Minke whale caught in fishing nets, Taiji, Japan. Photo from LIA/Dolphin Project
It is with heavy hearts that WAN shares the tragic news that an adolescent minke whale, who was trapped for 19 days in fishing nets in Taiji, Japan, was brutally slaughtered by fishermen aboard boats owned by the Taiji Fisheries Association.
Ren Yabuki, Campaign Director of Life Investigation Agency (LIA), who, in collaboration with Dolphin Project, had been documenting the plight of the confined minke whale that they named Hope. He shared the news in a statement which included the horrific details of the whale’s struggle at the hands of Taiji fishermen.
“While shooting with a drone, I witnessed the agony of the minke whale, and my hands were trembling with sadness,” noted a distraught Yabuki. “I lost my voice and felt as though my blood was boiling.”

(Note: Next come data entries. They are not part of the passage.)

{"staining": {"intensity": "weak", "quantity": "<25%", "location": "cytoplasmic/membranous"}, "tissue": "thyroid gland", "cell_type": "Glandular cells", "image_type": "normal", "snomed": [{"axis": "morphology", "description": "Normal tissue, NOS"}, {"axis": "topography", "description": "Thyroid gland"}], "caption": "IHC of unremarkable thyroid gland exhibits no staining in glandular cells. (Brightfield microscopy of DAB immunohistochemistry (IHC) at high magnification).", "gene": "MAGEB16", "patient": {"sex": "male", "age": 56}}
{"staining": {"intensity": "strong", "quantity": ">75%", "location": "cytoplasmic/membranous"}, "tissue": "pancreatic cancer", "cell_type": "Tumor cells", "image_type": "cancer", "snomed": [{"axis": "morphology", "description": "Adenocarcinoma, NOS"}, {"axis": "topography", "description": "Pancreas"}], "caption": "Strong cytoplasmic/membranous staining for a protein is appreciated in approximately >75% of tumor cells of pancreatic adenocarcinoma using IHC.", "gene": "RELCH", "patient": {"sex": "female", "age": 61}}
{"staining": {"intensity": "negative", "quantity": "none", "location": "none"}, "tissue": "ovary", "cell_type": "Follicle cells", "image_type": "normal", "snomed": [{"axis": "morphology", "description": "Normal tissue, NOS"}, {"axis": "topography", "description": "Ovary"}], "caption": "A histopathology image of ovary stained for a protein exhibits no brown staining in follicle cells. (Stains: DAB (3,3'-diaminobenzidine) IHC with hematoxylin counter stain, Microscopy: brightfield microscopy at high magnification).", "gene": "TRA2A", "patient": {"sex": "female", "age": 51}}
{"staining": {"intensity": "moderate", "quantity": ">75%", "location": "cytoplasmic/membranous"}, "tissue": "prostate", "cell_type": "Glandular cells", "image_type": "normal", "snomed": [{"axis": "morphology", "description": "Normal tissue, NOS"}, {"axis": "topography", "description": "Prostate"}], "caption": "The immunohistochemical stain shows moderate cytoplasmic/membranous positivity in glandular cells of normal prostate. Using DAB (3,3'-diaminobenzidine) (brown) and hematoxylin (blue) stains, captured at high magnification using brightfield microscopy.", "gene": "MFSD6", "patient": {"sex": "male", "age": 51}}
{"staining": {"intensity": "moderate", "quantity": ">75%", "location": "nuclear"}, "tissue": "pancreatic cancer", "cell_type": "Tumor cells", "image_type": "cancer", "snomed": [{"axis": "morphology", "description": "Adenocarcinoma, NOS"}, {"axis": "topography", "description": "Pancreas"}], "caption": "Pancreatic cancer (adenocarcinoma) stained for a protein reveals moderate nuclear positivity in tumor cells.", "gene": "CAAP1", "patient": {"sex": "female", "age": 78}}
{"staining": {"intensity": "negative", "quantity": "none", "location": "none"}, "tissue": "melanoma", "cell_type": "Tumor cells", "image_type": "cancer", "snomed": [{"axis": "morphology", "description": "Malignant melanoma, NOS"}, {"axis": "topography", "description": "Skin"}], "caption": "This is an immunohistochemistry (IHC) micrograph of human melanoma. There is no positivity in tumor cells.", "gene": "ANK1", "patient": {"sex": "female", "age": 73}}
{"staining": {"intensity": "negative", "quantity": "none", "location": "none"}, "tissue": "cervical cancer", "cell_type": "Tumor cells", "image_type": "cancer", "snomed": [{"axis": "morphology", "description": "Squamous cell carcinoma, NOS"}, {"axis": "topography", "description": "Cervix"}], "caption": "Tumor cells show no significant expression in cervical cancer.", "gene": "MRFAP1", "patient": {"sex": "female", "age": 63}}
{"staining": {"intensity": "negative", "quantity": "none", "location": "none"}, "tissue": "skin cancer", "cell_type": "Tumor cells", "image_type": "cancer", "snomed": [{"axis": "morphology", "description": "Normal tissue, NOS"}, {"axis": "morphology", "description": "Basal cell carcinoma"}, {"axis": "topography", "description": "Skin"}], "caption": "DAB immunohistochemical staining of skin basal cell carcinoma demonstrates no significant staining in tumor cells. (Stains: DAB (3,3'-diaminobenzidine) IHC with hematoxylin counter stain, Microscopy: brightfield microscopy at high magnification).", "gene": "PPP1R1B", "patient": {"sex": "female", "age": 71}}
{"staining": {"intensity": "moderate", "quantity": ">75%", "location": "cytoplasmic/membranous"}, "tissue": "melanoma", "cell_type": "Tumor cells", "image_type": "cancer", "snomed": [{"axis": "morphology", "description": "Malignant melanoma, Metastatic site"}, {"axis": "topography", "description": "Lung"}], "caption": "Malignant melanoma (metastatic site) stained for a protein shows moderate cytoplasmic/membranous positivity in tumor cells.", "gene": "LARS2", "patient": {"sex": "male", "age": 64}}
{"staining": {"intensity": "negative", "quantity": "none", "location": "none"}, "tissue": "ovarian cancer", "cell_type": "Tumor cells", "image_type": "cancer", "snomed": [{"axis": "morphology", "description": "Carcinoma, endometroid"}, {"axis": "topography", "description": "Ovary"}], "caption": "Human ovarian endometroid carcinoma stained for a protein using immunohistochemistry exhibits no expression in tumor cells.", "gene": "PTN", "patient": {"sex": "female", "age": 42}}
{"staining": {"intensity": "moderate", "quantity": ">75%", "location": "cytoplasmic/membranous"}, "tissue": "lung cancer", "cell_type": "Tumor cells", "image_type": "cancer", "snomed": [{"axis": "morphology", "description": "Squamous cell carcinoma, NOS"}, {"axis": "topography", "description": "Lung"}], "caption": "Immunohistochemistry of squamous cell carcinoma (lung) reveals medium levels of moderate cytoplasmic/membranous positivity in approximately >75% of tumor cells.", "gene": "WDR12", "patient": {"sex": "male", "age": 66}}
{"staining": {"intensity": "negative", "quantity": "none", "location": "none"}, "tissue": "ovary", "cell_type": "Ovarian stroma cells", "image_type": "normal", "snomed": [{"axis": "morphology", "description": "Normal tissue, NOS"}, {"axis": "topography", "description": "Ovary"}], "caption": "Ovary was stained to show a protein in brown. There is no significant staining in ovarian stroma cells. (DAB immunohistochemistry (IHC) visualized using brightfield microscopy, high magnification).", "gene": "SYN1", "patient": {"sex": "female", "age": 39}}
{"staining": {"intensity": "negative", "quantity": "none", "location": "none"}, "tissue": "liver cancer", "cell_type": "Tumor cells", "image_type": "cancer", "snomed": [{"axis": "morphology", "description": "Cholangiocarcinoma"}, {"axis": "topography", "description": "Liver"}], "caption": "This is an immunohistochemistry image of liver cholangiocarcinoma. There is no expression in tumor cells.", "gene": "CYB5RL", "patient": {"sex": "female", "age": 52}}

Appalling, according to Yabuki, the fishermen were laughing as they violently brutalized and drowned the minke whale before sending it off to be butchered for its meat.
Minke whales are estimated to live for approximately 50 years in the wild.
As noted by the Humane Society International (HSI), the Government of Japan recently issued its quotas for the country’s commercial whaling operations for 2021, setting the catch limit of large whales at 383. The quota allows a catch limit of 171 minke whales including a potential ‘by-catch’ of 37. They also allow for the capture of 187 Bryde’s whales and 25 Sei whales.